The sociodemographic characteristics of all participants are presented in Table 1. The median and interquartile range for age was 53 (43–65) years and 55.2% (1432/2596) were postmenopausal. In this cohort 52.3% (1358/2596) were employed and 45.6% (1185/2596) had at least secondary school level qualifications, 62.6% (1624/2596) lived with a partner and 92.1% (2391/2596) of the participants were white.
Table 1. Sociodemographic characteristics of all participants.
| Characteristic | Number (%)a N = 2596 |
|---|---|
| Age | |
| Median (interquartile range), years | 53 (43–65) |
| Postmenopausal | |
| Yes | 1432 (55) |
| No | 1164 (45) |
| Living situation | |
| Lives alone | 875 (34) |
| Lives with partner | 1624 (62) |
| Unknown | 97(4) |
| Employment status | |
| Employed | 1202 (46) |
| Self-employed | 156 (6) |
| Retired | 790 (30) |
| Unemployed | 169 (7) |
| Student or other | 186 (7) |
| Unknown | 93 (4) |
| Highest level of education | |
| No qualifications | 504 (19) |
| At least secondary school level | 1185 (45) |
| At least tertiary level | 598 (23) |
| Other | 209 (8) |
| Unknown | 100 (4) |
| Ethnic group | |
| White | 2311 (89) |
| Non-White | 192 (7) |
| Unknown | 93 (4) |
Unless otherwise stated.

•••••

**Required actions:**
(A) In two sentences, how would you summarize the excerpt on participant characteristics?
(B) Will you print everything in the excerpt on participant characteristics from "The sociodemographic characteristics" down to "of all participants."?
(C) Can you proceed with the excerpt on participant characteristics from the point where it stops?

[Named joint coordinates]
•••••

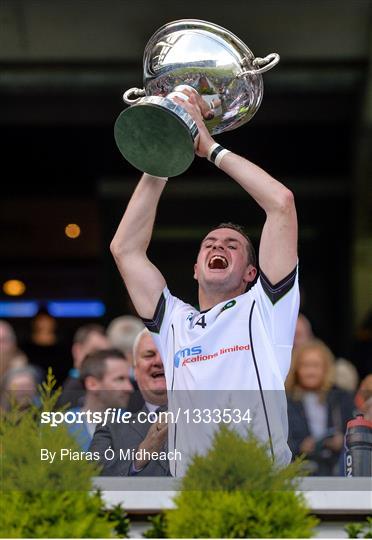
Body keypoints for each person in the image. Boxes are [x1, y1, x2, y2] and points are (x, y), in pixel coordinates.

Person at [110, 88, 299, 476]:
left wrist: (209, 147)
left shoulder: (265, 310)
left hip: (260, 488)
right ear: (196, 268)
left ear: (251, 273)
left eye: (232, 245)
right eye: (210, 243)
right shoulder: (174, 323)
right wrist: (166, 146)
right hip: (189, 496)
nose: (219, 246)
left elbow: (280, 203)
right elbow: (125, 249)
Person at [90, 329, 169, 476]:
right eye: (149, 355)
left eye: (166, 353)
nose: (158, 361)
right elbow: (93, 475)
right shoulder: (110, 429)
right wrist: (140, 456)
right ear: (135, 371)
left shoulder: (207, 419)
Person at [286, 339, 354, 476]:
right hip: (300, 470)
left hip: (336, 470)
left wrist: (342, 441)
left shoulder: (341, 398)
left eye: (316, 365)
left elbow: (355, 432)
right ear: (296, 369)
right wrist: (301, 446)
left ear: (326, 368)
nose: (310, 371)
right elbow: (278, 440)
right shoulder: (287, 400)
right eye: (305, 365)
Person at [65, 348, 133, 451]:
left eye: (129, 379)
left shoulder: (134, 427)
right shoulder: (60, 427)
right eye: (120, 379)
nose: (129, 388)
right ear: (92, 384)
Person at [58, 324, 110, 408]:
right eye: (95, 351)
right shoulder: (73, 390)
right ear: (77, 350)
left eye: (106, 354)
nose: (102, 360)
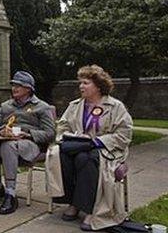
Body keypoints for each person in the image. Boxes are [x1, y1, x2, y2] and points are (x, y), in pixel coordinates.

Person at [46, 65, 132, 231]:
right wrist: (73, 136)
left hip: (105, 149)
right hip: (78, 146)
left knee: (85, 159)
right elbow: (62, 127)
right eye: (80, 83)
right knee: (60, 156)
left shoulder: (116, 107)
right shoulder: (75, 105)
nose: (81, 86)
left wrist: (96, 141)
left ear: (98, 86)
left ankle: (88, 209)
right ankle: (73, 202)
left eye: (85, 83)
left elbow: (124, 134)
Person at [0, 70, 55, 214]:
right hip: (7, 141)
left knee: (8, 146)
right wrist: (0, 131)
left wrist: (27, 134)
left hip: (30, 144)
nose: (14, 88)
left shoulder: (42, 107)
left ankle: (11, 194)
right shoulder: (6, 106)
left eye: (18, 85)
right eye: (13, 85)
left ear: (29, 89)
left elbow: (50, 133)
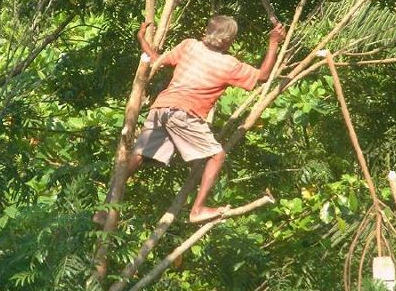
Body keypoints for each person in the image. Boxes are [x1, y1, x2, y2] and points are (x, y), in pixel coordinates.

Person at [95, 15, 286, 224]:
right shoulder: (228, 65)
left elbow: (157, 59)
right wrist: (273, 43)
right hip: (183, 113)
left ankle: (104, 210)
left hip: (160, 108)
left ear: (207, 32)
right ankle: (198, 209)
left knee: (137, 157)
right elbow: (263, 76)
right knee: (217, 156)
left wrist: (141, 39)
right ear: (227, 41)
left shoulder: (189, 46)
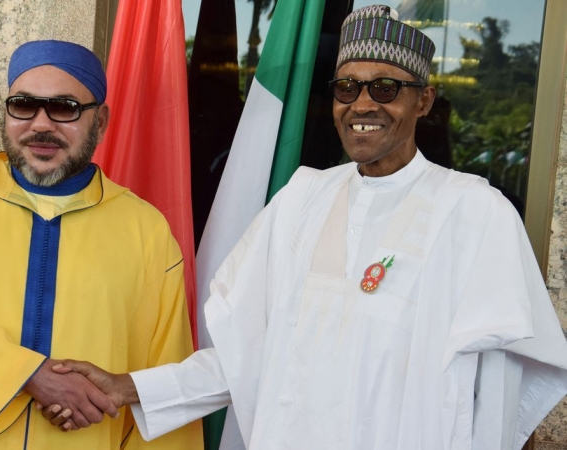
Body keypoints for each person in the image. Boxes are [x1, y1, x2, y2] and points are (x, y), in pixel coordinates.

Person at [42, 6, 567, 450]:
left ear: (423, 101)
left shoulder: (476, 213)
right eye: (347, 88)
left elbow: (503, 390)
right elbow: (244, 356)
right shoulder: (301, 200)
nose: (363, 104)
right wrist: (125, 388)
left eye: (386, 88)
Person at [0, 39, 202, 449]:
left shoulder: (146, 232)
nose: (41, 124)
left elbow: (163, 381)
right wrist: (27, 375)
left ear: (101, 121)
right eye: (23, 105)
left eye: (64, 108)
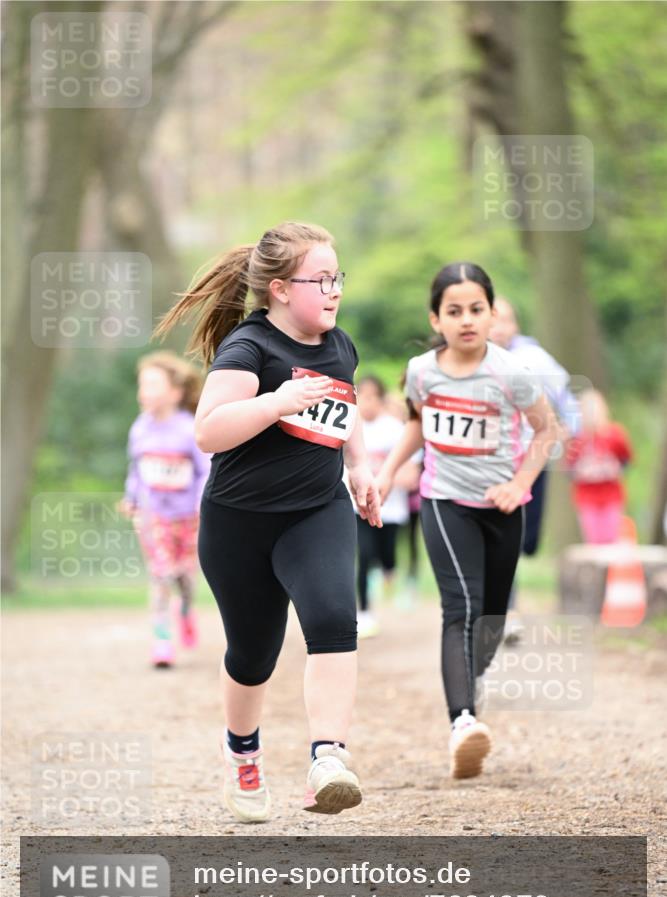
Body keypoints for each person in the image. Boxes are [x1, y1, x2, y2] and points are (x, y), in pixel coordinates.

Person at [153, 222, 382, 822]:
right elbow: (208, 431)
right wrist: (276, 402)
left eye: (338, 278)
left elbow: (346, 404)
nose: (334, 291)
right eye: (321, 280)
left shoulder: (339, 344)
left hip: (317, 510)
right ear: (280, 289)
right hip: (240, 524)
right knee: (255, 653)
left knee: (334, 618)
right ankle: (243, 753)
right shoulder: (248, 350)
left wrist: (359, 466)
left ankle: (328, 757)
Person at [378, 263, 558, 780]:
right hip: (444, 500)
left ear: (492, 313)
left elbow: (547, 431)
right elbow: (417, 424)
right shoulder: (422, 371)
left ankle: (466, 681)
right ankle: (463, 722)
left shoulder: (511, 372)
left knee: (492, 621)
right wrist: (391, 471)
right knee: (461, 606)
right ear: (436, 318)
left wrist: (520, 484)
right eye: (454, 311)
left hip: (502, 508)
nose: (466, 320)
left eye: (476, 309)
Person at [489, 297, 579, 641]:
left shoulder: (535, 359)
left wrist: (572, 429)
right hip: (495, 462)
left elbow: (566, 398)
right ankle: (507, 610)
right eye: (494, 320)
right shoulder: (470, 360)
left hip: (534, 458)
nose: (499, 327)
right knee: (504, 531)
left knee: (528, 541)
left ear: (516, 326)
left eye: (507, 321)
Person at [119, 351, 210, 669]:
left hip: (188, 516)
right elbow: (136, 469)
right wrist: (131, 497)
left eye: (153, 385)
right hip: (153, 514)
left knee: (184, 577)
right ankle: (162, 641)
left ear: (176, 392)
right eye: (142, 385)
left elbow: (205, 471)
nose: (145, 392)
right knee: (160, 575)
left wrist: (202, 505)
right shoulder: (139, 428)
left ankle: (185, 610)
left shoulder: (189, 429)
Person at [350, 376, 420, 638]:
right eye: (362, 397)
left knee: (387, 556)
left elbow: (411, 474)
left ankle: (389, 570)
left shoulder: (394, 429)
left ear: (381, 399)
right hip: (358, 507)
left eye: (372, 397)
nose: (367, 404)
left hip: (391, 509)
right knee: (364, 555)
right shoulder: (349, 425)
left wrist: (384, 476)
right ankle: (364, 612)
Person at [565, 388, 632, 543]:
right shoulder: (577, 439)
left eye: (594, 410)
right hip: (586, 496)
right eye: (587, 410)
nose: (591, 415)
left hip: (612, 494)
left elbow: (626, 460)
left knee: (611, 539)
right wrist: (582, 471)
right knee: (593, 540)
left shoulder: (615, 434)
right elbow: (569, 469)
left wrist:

•••••

**Responses by item number:**
(A) The participants had a median age of 53 years (interquartile range 43–65), and 55.2% (1432/2596) were postmenopausal. Of the 2596 participants, 52.3% were employed, 45.6% had at least secondary school level qualifications, and 62.6% lived with a partner.

(B)
The sociodemographic characteristics of all participants are presented in Table 1. The median and interquartile range for age was 53 (43–65) years and 55.2% (1432/2596) were postmenopausal. In this cohort 52.3% (1358/2596) were employed and 45.6% (1185/2596) had at least secondary school level qualifications, 62.6% (1624/2596) lived with a partner and 92.1% (2391/2596) of the participants were white.
Table 1. Sociodemographic characteristics of all participants.

(C)
The clinical characteristics and outcomes for all women are shown in Table 2: 67.0% (1741/2596) presented via the fast-track pathway; 17.8% (463/2596) were referred by cancer units and other specialties; 8.8% (229/2596) were referred via routine GP referrals; and only 6.4% (163/2596) were referred via the emergency route. Out of all participants, 94.5% (2454/2596) were of good performance status (0 and 1), 43.0% (1117/2596) were current or ex-smokers, 38.2% (991/2596) completed questions about their gynaecological history, 6.0% (156/2596) had a previous history of subfertility, 8.4% (217/2596) reported postmenopausal bleeding, 12.4% (322/2596) had used contraception, 16.7% (436/2596) used hormone replacement therapy and 21.3% (553/2596) had experienced a change in the nature of their periods. Ten women who were initially triaged as being at low risk of OC at 3 months were eventually diagnosed with primary OC at 12 months; 30/2596 women (1.2%) were diagnosed with non-OC at 12 months and breast cancer was the most common non-OC diagnosis.
Table 2. Clinical characteristics and outcomes of participants.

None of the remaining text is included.